To point out the qualitative differences between Ukraine’s struggle and the Maccabees’ struggle is not to diminish the importance or the heroism of Ukraine and the amazing leadership of Zelensky. But no, the struggle of the Maccabees was not a war for ” and “freedom” and “faith” and other abstractions that eviscerate the three Jewish laser foci of the Maccabees’ battle: circumcision, rosh chodesh and Shabbat.

These were the three main elements of Jewish faith that the Syrian Greeks tried to uproot in the Jewish community — and the three goals that motivated the Maccabean military resistance.

• The freedom to practice circumcision, because it is the root of Jewish identity;

• the freedom to practice rosh chodesh, because without the ability to mark the first of every Hebrew month, the timing of every Jewish holiday were be violated; i.e., the Jewish calendar and hence Jewish life would be lost;

• the freedom to observe Shabbat, because it testifies to the Jewish connection to G-d, it affirms the creation of the universe by the Alm-ghty and it rhythmically infuses Jewish life with sacred joy.

As for the “flame of faith with only enough oil for one day,” this was the flame of the most particularistic Jewish focus of all: the Divine service of the exclusively Jewish, ritual purity of oil and of other items in the ancient Holy Temple in Jerusalem.

The Jewish laser foci of the Maccabees amounted to a civil war as much as a war against an external enemy. The Jewish Hellenizers of the time — the Jewish assimilationists — were also fiercely opposed by the Maccabees. When the Maccabees finally wrested control of the ancient Holy Temple from the Syrian Greeks and the miracle of the oil occurred, the Jewish Hellenizers were not on the scene.
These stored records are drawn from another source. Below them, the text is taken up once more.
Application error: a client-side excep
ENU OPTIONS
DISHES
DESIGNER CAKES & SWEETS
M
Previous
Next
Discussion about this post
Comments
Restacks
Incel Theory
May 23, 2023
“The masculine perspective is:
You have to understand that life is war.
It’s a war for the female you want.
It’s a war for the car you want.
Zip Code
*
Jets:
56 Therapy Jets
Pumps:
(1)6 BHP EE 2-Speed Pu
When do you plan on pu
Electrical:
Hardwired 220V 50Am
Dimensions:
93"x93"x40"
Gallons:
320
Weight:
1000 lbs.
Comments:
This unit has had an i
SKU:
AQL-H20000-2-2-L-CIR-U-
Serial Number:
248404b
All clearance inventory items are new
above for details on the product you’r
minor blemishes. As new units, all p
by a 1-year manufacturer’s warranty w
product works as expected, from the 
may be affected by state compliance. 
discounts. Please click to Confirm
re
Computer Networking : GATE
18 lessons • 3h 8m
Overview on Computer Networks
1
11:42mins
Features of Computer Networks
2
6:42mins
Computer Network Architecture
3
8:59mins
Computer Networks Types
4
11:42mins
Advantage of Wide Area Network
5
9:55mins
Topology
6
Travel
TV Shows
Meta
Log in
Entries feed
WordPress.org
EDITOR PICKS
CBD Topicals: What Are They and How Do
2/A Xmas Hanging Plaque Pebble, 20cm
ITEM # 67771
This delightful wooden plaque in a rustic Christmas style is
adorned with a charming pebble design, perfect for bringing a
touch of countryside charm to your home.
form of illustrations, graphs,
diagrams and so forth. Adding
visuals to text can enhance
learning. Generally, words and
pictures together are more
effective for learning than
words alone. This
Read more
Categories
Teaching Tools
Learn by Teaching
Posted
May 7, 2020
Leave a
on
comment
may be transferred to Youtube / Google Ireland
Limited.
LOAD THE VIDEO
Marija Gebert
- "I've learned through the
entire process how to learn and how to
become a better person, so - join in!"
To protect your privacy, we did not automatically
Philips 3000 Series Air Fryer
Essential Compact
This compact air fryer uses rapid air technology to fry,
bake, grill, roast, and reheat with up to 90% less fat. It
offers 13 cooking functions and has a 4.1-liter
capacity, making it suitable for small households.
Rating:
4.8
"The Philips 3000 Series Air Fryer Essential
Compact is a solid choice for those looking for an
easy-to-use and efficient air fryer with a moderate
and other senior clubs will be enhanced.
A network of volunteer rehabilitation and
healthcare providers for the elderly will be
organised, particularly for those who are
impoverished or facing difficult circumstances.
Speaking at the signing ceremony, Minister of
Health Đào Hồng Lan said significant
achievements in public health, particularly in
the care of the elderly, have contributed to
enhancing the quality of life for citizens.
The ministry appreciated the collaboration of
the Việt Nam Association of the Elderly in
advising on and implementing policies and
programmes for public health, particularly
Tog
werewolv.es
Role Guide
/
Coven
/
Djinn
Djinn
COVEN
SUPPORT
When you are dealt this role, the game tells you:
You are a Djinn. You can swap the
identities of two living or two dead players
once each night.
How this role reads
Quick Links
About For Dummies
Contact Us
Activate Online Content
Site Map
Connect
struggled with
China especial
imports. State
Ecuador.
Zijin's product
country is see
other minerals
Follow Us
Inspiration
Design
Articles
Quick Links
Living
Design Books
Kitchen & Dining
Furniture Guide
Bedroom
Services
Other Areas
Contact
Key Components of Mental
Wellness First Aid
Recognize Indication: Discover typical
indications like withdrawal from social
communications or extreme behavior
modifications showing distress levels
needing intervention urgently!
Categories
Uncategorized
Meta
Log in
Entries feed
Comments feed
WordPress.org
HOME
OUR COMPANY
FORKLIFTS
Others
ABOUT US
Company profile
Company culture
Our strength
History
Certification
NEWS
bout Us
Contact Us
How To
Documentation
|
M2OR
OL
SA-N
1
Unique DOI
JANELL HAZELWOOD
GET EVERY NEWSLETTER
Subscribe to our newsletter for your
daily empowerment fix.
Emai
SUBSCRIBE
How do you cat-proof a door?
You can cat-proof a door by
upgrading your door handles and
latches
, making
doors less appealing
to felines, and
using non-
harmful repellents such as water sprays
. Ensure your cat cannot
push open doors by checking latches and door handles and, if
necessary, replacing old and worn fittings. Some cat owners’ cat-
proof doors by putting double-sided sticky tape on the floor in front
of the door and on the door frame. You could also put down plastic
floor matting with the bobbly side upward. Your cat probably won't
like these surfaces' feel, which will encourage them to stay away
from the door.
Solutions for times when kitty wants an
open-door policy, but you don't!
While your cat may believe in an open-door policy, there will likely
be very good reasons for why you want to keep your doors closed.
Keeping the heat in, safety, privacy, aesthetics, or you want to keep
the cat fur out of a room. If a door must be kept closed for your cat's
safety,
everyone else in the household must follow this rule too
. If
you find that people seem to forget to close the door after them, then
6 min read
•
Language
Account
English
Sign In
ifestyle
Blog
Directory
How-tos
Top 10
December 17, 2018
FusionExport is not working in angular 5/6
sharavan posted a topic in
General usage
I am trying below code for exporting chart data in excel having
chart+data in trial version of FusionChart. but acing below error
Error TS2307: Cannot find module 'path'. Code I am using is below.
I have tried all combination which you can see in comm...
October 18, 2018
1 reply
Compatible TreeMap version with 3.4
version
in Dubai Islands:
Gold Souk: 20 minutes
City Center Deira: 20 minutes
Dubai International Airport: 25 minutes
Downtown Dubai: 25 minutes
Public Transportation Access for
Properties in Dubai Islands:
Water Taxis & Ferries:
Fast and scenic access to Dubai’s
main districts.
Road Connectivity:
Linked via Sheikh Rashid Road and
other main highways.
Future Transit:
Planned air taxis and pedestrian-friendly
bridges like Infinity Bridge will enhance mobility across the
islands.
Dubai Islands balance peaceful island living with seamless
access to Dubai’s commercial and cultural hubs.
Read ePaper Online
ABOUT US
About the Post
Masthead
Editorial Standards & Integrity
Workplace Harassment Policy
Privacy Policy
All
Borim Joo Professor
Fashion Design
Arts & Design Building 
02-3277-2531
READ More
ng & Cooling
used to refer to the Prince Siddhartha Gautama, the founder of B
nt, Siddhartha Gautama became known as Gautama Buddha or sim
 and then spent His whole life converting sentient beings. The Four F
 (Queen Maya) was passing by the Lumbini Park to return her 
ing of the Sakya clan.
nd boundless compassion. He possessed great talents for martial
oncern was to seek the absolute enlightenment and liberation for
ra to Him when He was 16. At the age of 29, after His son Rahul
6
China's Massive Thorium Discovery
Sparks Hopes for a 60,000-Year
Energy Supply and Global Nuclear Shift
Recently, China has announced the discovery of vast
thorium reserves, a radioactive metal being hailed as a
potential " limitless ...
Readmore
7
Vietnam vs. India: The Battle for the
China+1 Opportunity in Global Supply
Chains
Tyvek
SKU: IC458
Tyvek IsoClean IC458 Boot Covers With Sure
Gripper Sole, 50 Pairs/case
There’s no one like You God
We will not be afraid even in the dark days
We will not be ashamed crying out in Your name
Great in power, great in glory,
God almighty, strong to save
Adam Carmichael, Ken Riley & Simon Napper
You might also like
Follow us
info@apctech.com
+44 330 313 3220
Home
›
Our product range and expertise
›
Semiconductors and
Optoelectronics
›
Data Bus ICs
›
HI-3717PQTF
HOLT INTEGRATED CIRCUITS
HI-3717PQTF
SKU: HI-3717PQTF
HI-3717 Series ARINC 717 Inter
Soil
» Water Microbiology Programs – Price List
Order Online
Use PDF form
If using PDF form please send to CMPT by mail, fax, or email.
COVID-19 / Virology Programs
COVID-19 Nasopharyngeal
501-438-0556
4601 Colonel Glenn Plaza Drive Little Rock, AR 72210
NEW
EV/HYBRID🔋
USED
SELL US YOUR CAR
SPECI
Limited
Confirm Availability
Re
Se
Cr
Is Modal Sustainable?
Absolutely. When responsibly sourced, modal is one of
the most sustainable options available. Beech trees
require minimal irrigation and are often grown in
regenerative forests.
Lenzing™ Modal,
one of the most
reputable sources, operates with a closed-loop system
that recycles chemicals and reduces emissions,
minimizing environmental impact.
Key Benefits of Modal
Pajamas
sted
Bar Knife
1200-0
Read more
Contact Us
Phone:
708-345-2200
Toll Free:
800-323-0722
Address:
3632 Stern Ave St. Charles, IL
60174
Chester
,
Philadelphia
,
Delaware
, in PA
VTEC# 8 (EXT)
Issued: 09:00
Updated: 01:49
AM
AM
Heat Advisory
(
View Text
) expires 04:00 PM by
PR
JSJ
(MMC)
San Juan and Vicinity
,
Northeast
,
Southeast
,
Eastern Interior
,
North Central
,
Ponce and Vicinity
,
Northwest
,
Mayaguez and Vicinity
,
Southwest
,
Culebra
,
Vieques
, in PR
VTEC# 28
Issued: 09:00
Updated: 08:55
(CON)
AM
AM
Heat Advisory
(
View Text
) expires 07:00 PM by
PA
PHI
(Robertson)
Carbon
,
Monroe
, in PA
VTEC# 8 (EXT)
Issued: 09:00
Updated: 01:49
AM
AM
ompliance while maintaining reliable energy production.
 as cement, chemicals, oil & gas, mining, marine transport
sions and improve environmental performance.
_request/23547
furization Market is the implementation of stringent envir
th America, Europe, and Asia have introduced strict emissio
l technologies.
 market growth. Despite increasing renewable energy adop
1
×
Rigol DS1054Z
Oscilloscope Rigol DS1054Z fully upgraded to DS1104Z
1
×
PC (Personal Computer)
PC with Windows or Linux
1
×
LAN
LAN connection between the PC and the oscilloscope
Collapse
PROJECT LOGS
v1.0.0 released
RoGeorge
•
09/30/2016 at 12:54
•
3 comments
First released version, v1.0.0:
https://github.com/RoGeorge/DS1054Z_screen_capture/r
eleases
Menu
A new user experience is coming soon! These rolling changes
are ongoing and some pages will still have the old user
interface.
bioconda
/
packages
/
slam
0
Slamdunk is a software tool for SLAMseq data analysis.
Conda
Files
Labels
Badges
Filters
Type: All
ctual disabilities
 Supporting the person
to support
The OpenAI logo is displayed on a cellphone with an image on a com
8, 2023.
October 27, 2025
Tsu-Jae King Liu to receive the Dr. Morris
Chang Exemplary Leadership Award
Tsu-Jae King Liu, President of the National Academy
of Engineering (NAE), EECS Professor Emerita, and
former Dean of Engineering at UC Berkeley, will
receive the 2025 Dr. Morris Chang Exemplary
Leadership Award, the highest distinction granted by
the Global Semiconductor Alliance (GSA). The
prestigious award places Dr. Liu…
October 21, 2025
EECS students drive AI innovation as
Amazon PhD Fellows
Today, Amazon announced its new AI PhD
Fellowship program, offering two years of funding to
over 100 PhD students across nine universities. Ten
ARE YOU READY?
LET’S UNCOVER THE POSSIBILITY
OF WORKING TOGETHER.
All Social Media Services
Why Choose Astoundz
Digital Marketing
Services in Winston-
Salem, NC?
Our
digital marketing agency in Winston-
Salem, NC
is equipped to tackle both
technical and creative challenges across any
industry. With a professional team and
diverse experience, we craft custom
The Chanukah miracle was as much a firm rebuke of the assimilationists as it was a renewal of Jewish sovereignty.

Zelensky drew strength from Chanukah’s theme of political sovereignty —“those who were outnumbered defeated those who outnumbered them,” he said — but he, like Biden, was oblivious to the three Jewish foci of Chanukah. It was not merely that “light defeated darkness,” as Zelensky put it, it was that the light of ritually pure oil in the ritual center of the Jewish people that defeated the darkness that the extirpation of circumcision, rosh chodesh and Shabbat would signal.